RP Zweemer, PA Shaw, RM Verheijen, A Ryan, A Berchuck, BA Ponder, H Risch, JR McLaughlin, SA Narod, FH Menko, P Kenemans, IJ Jacobs
J Clin Pathol
BACKGROUND: Mutations in the BRCA1 or BRCA2 genes are responsible for up to 95% of hereditary ovarian cancer cases. Both genes function as tumour suppressor genes, and development of a cancer is thought to require an accumulation of somatic genetic events in addition to the inherited germline predisposition. It is unknown whether these somatic events in BRCA associated ovarian cancer are similar to or distinct from those in sporadic cases. The most frequent somatic genetic event in ovarian cancer is a mutation of the p53 gene. AIM: To study the role of p53 in hereditary ovarian cancer, by analysing accumulation of the p53 protein in ovarian cancers which occurred in BRCA1 or BRCA2 germline mutation carriers and comparing the results with a panel of ovarian cancers from patients who tested negative for both BRCA1 and BRCA2. METHODS: The study group consisted of 39 ovarian cancer patients in whom a BRCA mutation had been confirmed previously. p53 Immunohistochemistry was performed on archival tissue using a standard microwave antigen retrieval technique. The rate of p53 accumulation was compared with 40 ovarian cancer cases who tested negative for BRCA1 and BRCA2 germline mutations.
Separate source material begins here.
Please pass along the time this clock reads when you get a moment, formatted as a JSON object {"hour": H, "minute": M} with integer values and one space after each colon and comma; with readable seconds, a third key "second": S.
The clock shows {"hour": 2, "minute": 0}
RESULTS: P53 Accumulation was similar in BRCA related ovarian cancers and BRCA negative controls. Overall 27 of 39 BRCA1 or BRCA2 positive cases (69%) had evidence of p53 accumulation, compared with 24 of 40 invasive ovarian cancer cases (60%) which tested negative for BRCA1 and BRCA2 germline mutations. BRCA1 related ovarian cancers showed p53 accumulation in 22 of 30 cases (73%); p53 accumulation was present in five of nine BRCA2 related ovarian cancers. CONCLUSIONS: In addition to germline BRCA1 and BRCA2 mutations, somatic p53 alterations leading to p53 accumulation are an important event in hereditary ovarian cancer and are as frequent as in non-BRCA-related ovarian cancer.